Demonstrates writing a parallel loop over the devices in the current execution context. I don't know if this is a good idea, but it's possible. I'm not sure how to make this have better syntax without running AST transformations on the user code at runtime.
#Define a 2 or 4 GPU task
#multithreaded_launch is dummy shorthand for requiring nthreads=ngpus on the CPU device.
@spawn(placement=[(cpu, gpu*2), (cpu, gpu*4)], in=[A, B], multithreaded_launch=True)
def task(locals):
#Assume A & B already distributed.
#single_gpu_kernel is a user written async CUDA kernel
num_devices = len(locals.get_active_gpu_devices())
#This runs on multiple internal threads, so the loop body can be blocking without blocking the other gpus from starting.
#.... well aside from the GIL
#Launches a thread for each device with python.threading
@locals.parallel()
def loop_body(device, barrier):
i = device.local_id
idx = slice[i*block_size:(i+1)*block_size]
B[idx] = single_gpu_kernel(A[idx])
#Parla will handle synchronization as the streams are known by the outer execution context
#Define a 4 GPU task
#multithreaded_launch is dummy shorthand for requiring nthreads=ngpus on the CPU device.
@spawn(placement=[(cpu, gpu*4)], in=[A, B], multithreaded_launch=True)
def task(locals):
#Assume A & B already distributed.
#two_gpu_kernel is a user written async CUDA kernel
num_devices = len(locals.get_active_devices(gpu))
half = num_devices // 2
#This runs on multiple internal threads, so the loop body can be blocking wihout blocking the other threads.

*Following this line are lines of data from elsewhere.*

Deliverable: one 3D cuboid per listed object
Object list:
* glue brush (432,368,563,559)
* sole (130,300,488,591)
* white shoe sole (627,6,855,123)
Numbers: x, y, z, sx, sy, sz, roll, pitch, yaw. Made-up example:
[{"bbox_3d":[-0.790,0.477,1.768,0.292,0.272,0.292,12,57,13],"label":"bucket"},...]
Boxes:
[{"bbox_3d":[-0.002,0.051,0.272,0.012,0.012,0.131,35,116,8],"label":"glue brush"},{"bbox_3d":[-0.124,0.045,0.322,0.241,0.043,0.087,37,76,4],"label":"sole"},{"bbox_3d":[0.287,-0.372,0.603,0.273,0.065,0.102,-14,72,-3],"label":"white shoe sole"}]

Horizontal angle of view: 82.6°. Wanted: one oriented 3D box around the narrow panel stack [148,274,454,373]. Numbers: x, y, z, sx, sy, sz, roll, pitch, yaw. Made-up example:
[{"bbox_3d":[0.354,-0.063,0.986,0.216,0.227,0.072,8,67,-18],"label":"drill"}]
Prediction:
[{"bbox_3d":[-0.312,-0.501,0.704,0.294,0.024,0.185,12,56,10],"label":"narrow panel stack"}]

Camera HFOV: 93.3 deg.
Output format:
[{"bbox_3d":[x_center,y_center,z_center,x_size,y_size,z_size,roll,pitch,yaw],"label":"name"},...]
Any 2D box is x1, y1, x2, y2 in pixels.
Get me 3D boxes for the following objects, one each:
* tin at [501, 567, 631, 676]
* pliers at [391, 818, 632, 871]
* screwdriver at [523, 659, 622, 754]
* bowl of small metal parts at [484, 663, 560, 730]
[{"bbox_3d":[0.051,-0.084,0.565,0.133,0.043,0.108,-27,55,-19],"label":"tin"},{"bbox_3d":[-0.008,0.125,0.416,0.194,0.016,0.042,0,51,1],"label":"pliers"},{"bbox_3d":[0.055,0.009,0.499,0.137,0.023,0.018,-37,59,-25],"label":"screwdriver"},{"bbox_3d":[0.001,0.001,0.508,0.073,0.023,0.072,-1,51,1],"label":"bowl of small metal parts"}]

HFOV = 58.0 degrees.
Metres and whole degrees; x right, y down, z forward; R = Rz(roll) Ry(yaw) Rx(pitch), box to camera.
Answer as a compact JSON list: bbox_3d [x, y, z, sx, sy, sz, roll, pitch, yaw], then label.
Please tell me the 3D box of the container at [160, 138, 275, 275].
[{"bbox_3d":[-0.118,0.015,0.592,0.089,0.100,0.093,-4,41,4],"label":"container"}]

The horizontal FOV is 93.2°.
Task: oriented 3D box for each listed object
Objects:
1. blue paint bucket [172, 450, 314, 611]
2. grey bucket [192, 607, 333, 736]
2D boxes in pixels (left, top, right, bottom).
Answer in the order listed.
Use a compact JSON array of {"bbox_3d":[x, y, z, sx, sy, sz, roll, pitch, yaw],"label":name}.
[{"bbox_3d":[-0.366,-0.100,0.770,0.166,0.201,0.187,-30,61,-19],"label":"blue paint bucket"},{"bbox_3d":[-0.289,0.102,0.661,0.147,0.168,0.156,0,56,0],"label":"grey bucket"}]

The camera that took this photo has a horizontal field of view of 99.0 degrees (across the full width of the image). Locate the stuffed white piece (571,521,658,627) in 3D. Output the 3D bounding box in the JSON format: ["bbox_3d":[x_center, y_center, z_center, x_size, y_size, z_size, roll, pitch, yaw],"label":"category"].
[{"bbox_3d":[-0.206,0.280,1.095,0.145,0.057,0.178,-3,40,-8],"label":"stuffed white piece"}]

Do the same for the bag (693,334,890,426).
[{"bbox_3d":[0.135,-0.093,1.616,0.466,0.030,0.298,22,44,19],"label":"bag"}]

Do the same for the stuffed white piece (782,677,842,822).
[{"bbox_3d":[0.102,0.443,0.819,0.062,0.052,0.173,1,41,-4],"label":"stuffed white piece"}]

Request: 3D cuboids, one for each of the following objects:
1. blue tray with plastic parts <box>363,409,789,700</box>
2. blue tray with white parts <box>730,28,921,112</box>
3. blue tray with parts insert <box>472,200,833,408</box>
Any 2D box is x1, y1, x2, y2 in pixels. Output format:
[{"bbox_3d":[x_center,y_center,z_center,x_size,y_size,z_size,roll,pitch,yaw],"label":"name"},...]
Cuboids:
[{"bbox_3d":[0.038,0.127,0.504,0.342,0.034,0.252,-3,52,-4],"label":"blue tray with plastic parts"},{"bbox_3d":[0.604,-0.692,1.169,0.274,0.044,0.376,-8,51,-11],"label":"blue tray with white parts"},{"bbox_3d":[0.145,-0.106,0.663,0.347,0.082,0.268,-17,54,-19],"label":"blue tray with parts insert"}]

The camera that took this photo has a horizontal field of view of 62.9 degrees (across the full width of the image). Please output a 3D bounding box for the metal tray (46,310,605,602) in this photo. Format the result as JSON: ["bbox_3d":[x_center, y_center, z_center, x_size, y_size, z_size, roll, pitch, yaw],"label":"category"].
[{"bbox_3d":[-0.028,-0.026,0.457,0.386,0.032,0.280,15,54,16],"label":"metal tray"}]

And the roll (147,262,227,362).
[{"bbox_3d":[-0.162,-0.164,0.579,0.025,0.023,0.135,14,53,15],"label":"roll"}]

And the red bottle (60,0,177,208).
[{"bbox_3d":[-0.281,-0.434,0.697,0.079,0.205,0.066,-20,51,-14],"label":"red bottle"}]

#.... well aside from the GIL
#Launches a thread for each listed context with python.threading
@locals.parallel([locals.devices[:half], locals.devices[half:]])
def loop_body(context, barrier):
devices = context.get_active_devices(gpu)
i = context.local_id
idx = slice[i*block_size:(i+1)*block_size]
B[idx] = two_gpu_kernel(devices, streams A[idx])
#Parla will handle synchronization as the streams are known by the outer execution context
Instead of being aware of the current context, the syntax could also be more driven by the data partitioning itself.
#Define a 2 or 4 GPU task
#multithreaded_launch is dummy shorthand for requiring nthreads=ngpus on the CPU device.
@spawn(placement=[(cpu, gpu*2), (cpu, gpu*4)], in=[A, B], multithreaded_launch=True)
def task(locals):
#get cupy devices
devices = locals.get_active_devices(gpu)
lA = repartition(A, devices) #dummy function to get the data on the right devices
lB = repartition(B, devices) #NOT THE API I'm proposing. Just example user code.
#Launch a library kernel on the real devices
# Assume A,B already correctly distributed
#This applies the kernel to each partition of the data on the device
#Can be async sequential or done with parallel thread dispatch.
distributed_map(single_gpu_kernel, lB, (lA,))
#Parla will handle synchronization as the streams are known by the outer execution context
This also opens up the possiblility of other data drive primitives: distributed_reduce()
etc.
But this ties into what we want the data model itself to support.